→ Seitentext
-=-=-

Künstler, Intellektuelle und Frauenrechtler wollen am Samstag gegen neue Pläne von Präsident Javier Milei protestieren. Der will – unter anderem – den Straftatbestand des Femizids aus dem Strafgesetzbuch streichen.
Argentiniens Justizminister Mariano Cuneo Libarona ließ keinen Zweifel am Vorhaben der libertär-konservativen Regierung von Präsident Javier Milei: “Wie der Präsident in Davos sagte, ist der Feminismus eine Verzerrung des Gleichheitskonzepts.” Der Feminismus strebe nur nach Privilegien, indem er die eine Hälfte der Bevölkerung gegen die andere aufbringe, erklärte der Minister. Den Nutznießern warf er vor, Frauen zu benutzen, “um sich die Taschen zu füllen”. Dabei seien vor dem Gesetz alle Menschen gleich.

-=-=-

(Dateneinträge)
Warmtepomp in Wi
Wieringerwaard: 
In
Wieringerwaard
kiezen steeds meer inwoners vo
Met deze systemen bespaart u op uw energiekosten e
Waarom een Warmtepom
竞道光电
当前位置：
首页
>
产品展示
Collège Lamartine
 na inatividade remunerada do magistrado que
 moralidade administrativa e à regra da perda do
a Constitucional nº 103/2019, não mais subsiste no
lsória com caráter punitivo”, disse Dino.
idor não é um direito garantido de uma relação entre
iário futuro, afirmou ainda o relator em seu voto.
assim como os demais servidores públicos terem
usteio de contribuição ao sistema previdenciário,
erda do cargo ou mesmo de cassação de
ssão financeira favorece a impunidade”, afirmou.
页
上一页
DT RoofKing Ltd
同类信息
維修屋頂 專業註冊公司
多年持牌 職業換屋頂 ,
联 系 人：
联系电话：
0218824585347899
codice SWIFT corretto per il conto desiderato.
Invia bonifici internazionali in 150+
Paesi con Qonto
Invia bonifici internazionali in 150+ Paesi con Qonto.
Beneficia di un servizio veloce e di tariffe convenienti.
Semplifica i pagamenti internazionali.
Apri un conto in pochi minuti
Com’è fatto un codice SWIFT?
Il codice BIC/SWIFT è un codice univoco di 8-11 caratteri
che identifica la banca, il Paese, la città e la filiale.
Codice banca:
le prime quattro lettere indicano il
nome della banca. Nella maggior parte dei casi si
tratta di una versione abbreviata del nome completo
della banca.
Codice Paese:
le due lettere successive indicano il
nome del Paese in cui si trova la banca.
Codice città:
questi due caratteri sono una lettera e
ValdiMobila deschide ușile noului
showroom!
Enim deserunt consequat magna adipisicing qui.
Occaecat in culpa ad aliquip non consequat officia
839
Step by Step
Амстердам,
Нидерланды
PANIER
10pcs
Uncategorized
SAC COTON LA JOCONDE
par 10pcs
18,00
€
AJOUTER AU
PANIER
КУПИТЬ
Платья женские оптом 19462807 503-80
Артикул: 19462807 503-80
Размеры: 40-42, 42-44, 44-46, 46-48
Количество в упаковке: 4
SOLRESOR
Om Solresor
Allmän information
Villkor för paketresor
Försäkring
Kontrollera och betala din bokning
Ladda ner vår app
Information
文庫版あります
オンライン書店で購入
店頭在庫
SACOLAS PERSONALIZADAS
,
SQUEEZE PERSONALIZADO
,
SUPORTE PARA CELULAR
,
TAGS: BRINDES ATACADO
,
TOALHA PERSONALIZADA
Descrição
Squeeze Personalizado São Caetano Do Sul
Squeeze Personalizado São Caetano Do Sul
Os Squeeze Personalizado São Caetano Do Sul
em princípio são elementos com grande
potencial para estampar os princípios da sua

-=-=-

→ Aufgabe 1
Beantworte anhand des Seitentexts die folgenden Fragen:
(a) Welche Gruppen wollen am Samstag protestieren?
(b) Welchen Straftatbestand will Milei aus dem Strafgesetzbuch streichen?
(c) Wo hat der Präsident laut dem Justizminister den Feminismus als Verzerrung des Gleichheitskonzepts bezeichnet?
→ Aufgabe 2
Gib aus den Datensätzen den Abschnitt Zeichen für Zeichen wieder, der mit ihrer ersten Zeile beginnt und mit der Zeile endet, die „Размеры: 40-42, 42-44, 44-46, 46-48“ enthält. Beide Grenzzeilen gehören dazu.

→ Antwort 1
(a) Künstler, Intellektuelle und Frauenrechtler.
(b) Den Straftatbestand des Femizids.
(c) In Davos.

→ Antwort 2
Warmtepomp in Wi
Wieringerwaard: 
In
Wieringerwaard
kiezen steeds meer inwoners vo
Met deze systemen bespaart u op uw energiekosten e
Waarom een Warmtepom
竞道光电
当前位置：
首页
>
产品展示
Collège Lamartine
 na inatividade remunerada do magistrado que
 moralidade administrativa e à regra da perda do
a Constitucional nº 103/2019, não mais subsiste no
lsória com caráter punitivo”, disse Dino.
idor não é um direito garantido de uma relação entre
iário futuro, afirmou ainda o relator em seu voto.
assim como os demais servidores públicos terem
usteio de contribuição ao sistema previdenciário,
erda do cargo ou mesmo de cassação de
ssão financeira favorece a impunidade”, afirmou.
页
上一页
DT RoofKing Ltd
同类信息
維修屋頂 專業註冊公司
多年持牌 職業換屋頂 ,
联 系 人：
联系电话：
0218824585347899
codice SWIFT corretto per il conto desiderato.
Invia bonifici internazionali in 150+
Paesi con Qonto
Invia bonifici internazionali in 150+ Paesi con Qonto.
Beneficia di un servizio veloce e di tariffe convenienti.
Semplifica i pagamenti internazionali.
Apri un conto in pochi minuti
Com’è fatto un codice SWIFT?
Il codice BIC/SWIFT è un codice univoco di 8-11 caratteri
che identifica la banca, il Paese, la città e la filiale.
Codice banca:
le prime quattro lettere indicano il
nome della banca. Nella maggior parte dei casi si
tratta di una versione abbreviata del nome completo
della banca.
Codice Paese:
le due lettere successive indicano il
nome del Paese in cui si trova la banca.
Codice città:
questi due caratteri sono una lettera e
ValdiMobila deschide ușile noului
showroom!
Enim deserunt consequat magna adipisicing qui.
Occaecat in culpa ad aliquip non consequat officia
839
Step by Step
Амстердам,
Нидерланды
PANIER
10pcs
Uncategorized
SAC COTON LA JOCONDE
par 10pcs
18,00
€
AJOUTER AU
PANIER
КУПИТЬ
Платья женские оптом 19462807 503-80
Артикул: 19462807 503-80
Размеры: 40-42, 42-44, 44-46, 46-48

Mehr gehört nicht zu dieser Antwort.